Rut’s gaze drifted past them, lingering on the cart before settling on the black courser. He sniffed the air as if he could smell the horse’s lineage. "You got gold in that crate? Or just more excuses?"
"No gold. The gift is the horse," Cregan said.
"The horse?" Rut let out a dry, hacking laugh. "I’ve seen better beasts pulling plows in the Lowlands. He’s got muscle, I’ll give you that, but he ain’t gold. I’d have kept a horse for myself, nice enough beast that one, but can’t very well pocket a horse without the Prince noticing. Can’t say it’ll buy much of his pleasure, either. He had to delay the festivities because you lot couldn’t find your way through a puddle."
The shiver returned to Lothar’s spine. That did not bore good.

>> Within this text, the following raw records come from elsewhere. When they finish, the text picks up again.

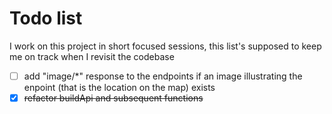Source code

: # Todo list

I work on this project in short focused sessions, this list's supposed to keep me on track when I revisit the codebase

- [ ] add "image/*" response to the endpoints if an image illustrating the enpoint (that is the location on the map) exists
- [x]  ~~refactor buildApi and subsequent functions~~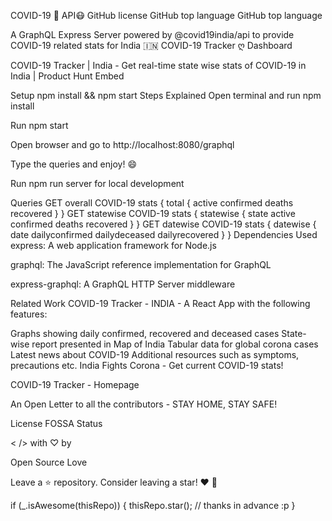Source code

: 


COVID-19 🦠 API😷
GitHub license  GitHub top language GitHub top language

A GraphQL Express Server powered by @covid19india/api to provide COVID-19 related stats for India 🇮🇳
COVID-19 Tracker ღ Dashboard




COVID-19 Tracker | India - Get real-time state wise stats of COVID-19 in India | Product Hunt Embed

Setup
npm install && npm start
Steps Explained
Open terminal and run npm install

Run npm start

Open browser and go to http://localhost:8080/graphql

Type the queries and enjoy! 😄

Run npm run server for local development

Queries
GET overall COVID-19 stats
{ 
  total {
    active
    confirmed
    deaths
    recovered
  }
}
GET statewise COVID-19 stats
{
  statewise {
    state
    active
    confirmed
    deaths
    recovered
  }
}
GET datewise COVID-19 stats
{
  datewise {
    date
    dailyconfirmed
    dailydeceased
    dailyrecovered
  }
}
Dependencies Used
express: A web application framework for Node.js

graphql: The JavaScript reference implementation for GraphQL

express-graphql: A GraphQL HTTP Server middleware

Related Work
COVID-19 Tracker - INDIA - A React App with the following features:

Graphs showing daily confirmed, recovered and deceased cases
State-wise report presented in Map of India
Tabular data for global corona cases
Latest news about COVID-19
Additional resources such as symptoms, precautions etc.
India Fights Corona - Get current COVID-19 stats!

COVID-19 Tracker - Homepage

An Open Letter to all the contributors - STAY HOME, STAY SAFE!

License
FOSSA Status

< /> with ♡ by



Open Source Love

Leave a ⭐
repository. Consider leaving a star! ❤️ 🤗

if (_.isAwesome(thisRepo)) {
  thisRepo.star(); // thanks in advance :p
}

"You’d better pray that beast can fly, then," Rut sighed. "His Grace has a short fuse for latecomers and a shorter one for fools. It’d be a shame to see that square jaw of yours end up in a box because you couldn’t keep a schedule."
"I... I thank you, Ser," his father said, the habit of a lifetime slipping through his teeth.
Rut’s hand twitched and for a moment Lothar thought it would go toward his axe. "I told you once, lordling, I ain’t no ’Ser.’ Make two times a mistake with the Prince, and you won’t live long enough to regret it.
He too kind with the lots of you. Making war to us, burning our farms and now walking to bend to him. Were it me, your necks would have bent under a sword. But he is too forgiving.
Still, a world of advice lordling. Our prince, he hates fools and he hates waitin’. Try not to be both when you’re kneeling in the dirt. Now, get moving, the damn feast’s been delayed for the lots of you."